After Tesco joined Amazon in offering unstaffed checkouts, we asked experts if they think retail will end up fully automated
Following in the footsteps of Amazon, Tesco is approaching a new checkout-free way for customers to shop in its stores. In an attempt to compete with the Amazon Go store, which has swapped cashiers for shelf sensors, the UK supermarket’s checkout-less system will allow customers to load their shopping into a cart and leave without putting any items through a till. Instead, customers will be encouraged to add their payment details into an app or use in-store screens to show a running bill which will then automatically charge them as they leave the store rather than waiting in long checkout queues.
In order to do this, a collaboration with Israeli startup Trigo Vision has been forged. Artificial intelligence-powered camera networks and sensors are being developed for shop shelves to monitor what customers are putting in their baskets to instantly add it to their bill as they walk around the store.
While Tesco seems to be keeping things under wraps by declining to comment on the new partnership and how many stores are going to be adapted in this way, its new venture into a technological-based shopping experience for its consumers raises the question, does the future of retail require artificial power?

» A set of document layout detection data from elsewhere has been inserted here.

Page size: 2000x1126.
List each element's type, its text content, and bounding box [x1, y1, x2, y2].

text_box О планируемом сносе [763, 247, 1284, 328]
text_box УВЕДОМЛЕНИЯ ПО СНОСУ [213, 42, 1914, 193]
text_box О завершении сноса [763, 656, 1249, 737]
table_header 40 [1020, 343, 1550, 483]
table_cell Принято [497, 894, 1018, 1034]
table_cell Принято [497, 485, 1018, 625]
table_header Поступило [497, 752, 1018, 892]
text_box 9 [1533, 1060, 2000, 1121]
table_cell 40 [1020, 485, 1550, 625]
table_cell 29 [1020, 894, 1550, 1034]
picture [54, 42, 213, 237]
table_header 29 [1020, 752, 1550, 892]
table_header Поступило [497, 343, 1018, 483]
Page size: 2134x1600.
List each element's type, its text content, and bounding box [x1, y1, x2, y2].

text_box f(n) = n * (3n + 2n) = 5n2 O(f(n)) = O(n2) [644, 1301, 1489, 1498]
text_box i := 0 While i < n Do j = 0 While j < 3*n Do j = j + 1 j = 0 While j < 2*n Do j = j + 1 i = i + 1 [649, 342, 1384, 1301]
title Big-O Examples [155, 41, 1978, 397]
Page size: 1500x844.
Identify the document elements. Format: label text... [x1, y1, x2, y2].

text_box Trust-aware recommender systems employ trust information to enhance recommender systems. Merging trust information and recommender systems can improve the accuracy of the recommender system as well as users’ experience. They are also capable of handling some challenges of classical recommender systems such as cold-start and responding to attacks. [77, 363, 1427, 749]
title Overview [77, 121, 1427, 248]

Craig Summers, UK managing director of Manhattan Associates
It’s worth bearing in mind that shopping without checkouts may not be accessible for everyone. Service still ranks above convenience for some of the population and whilst there is a high penetration of smartphones, it doesn’t guarantee every customer will be comfortable or able to shop like this. Although the role of the store associate is changing, the future of retail isn’t about removing people. Technology should be used to underpin the store experience and Tesco clearly feels that going checkout-less will enhance this.
Gavin Masters, industry principal at Maginus
Cashier-less technology is going to become more popular and retailers will start to look at how to implement it in their stores as soon as it becomes commercially viable to do so. There is, however, a mistaken belief that the Amazon Go concept will reduce the number of people required in a retail location, when in fact more and increasingly specialised staff will be needed in stores. As such, there may not be a rush to implement cashier-less experiences until the retail outlook improve or customer demand becomes more overwhelming.
James Dunworth, chairman and co-founder of E-Cigarette Direct
Tesco is a transactional business, where the focus is on efficiency and speed and where the customer usually doesn’t need a great deal of assistance. In those types of businesses, It’s inevitable that competition and an ever-increasing focus on maximising efficiency will lead to an increasingly automated environment. [However], good relationships with the customer is the key to long-term success in these types of businesses and I think it’s unlikely that an automated checkout experience will be able to replace this for many years.
Manu Tyagi, associate partner, retail and consumer goods at Infosys
These advances are unarguably impressive and spell a bright future for the retail industry. Tesco’s move towards checkout-free stores has cemented the fact the way we shop is being amplified by technology – all to adapt to changing consumer behaviour. Despite this, it’s important not to underestimate the power of human interaction. With the future of retail on our doorstep, the real question is how to ensure it remains appealing and convenient for future consumers.